Spring 2026 - CMNS 855 G100

Selected Topics in Communication Studies (5)

Ecologies of War

Class Number: 7021

Delivery Method: In Person

Overview

  • Course Times + Location:

    Jan 5 – Apr 10, 2026: Wed, 2:30–5:20 p.m.
    Burnaby

Description

CALENDAR DESCRIPTION:

Specialized one-time graduate course offerings on topics related to the current research of school faculty of visiting professors.

COURSE DETAILS:

Topic for Spring 2026:  Ecologies of War

Modernity marks the moment when war becomes total, rationalized, and infrastructural.  Late-modern war is distributed across and sustained by information and communication networks; no longer confined to discrete battlefields.  It is reorganized as an apparatus of governance – an integral function of the modern state and its bureaucratic, scientific, and technological systems.  This course begins from the premise that war exceeds its conventional military definition:  it is no longer reducible to a sequence of operations unfolding in remote theatres of conflict.  Instead, it is an extended and diffuse media-ecological environment that shapes and conditions politics, economy, and life itself – globally and locally, in proximity to a frontline as well as at a distance.

 

By tracing the entanglements of imperialism, colonialism, and militarism, this course examines war not as an episodic eruption of violence, but as a sustained milieu of environmental, infrastructural, communicative, and technological transformation.  Drawing on media and communication theory, environmental humanities, science and technology studies, infrastructure studies, and political theory, students will explore how war remakes environments, rewires communication networks, and organizes the labour of witnessing, mediation, and evidence.

COURSE-LEVEL EDUCATIONAL GOALS:

Analyze the relationship between media and war.  Students will explore how wars are produced, represented, and sustained through communication technologies (from print and radio to satellite and digital networks) and how these media shape the visibility and invisibility of violence.

Explore wars as environments and infrastructures.  The course introduces the concept of “wars as milieux", foregrounding how wars reorganize space, air, water, soil, and data, making the environment itself a target and medium of warfare.

Examine the colonial and imperial legacies of modern warfare.  Students will situate current conflicts within the longue durée of empire, resource extraction, and infrastructural domination.

Understand the new regimes of cyber and nuclear war.  The class will explore how cyberwar and nuclear deterrence intersect as twin logics of contemporary global militarism.

Students will reflect on war’s afterlives – its trauma, memory, resilience, and the forms of solidarity that emerge, or fail to emerge, during military conflict and in its aftermath.

Grading

  • Participation 30%
  • Project Proposal 20%
  • Mid-Term Presentation 10%
  • Peer Review Work 10%
  • Final Research Paper 30%

NOTES:

The School expects that the grades awarded in this course will bear some reasonable relationship to established university-wide practices.  In addition, the School will follow Policy S10.01 with respect to Academic Integrity, and Policies S10.02, S10.03 and S10.04 with regard to Student Discipline.  For further information visit:  www.sfu.ca/policies/Students/index.html.

Materials

REQUIRED READING:

Required readings will be available as PDFs on Canvas. Any material that is not on Library Reserve can be found online in an academic journal through the Library’s website.


REQUIRED READING NOTES:

Your personalized Course Material list, including digital and physical textbooks, are available through the SFU Bookstore website by simply entering your Computing ID at: shop.sfu.ca/course-materials/my-personalized-course-materials.

Graduate Studies Notes:

Important dates and deadlines for graduate students are found here: http://www.sfu.ca/dean-gradstudies/current/important_dates/guidelines.html.
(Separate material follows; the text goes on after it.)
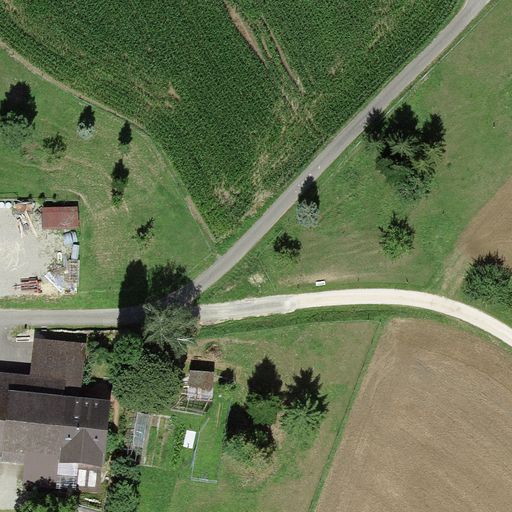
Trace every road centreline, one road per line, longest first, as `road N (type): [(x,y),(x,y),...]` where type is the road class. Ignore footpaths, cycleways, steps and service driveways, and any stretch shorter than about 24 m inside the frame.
road 1 (track): [(148,319),(216,268),(478,0)]
road 2 (track): [(148,319),(318,302),(488,305),(511,330)]
road 3 (unclassified): [(0,317),(148,319)]
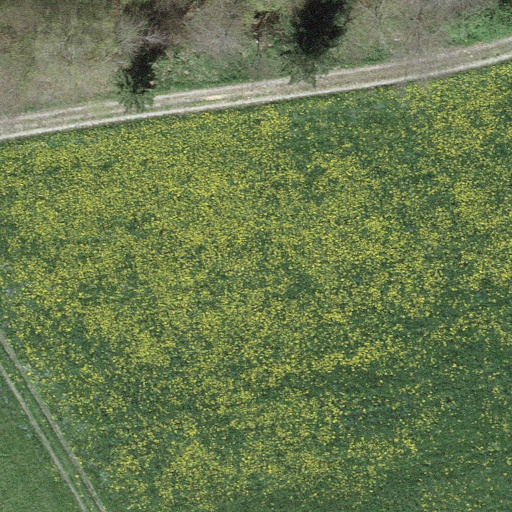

The deadline to drop a course with a 100% refund is the end of week 2. The deadline to drop with no notation on your transcript is the end of week 3.

Registrar Notes:

ACADEMIC INTEGRITY: YOUR WORK, YOUR SUCCESS

At SFU, you are expected to act honestly and responsibly in all your academic work. Cheating, plagiarism, or any other form of academic dishonesty harms your own learning, undermines the efforts of your classmates who pursue their studies honestly, and goes against the core values of the university.

To learn more about the academic disciplinary process and relevant academic supports, visit: 


RELIGIOUS ACCOMMODATION

Students with a faith background who may need accommodations during the term are encouraged to assess their needs as soon as possible and review the Multifaith religious accommodations website. The page outlines ways they begin working toward an accommodation and ensure solutions can be reached in a timely fashion.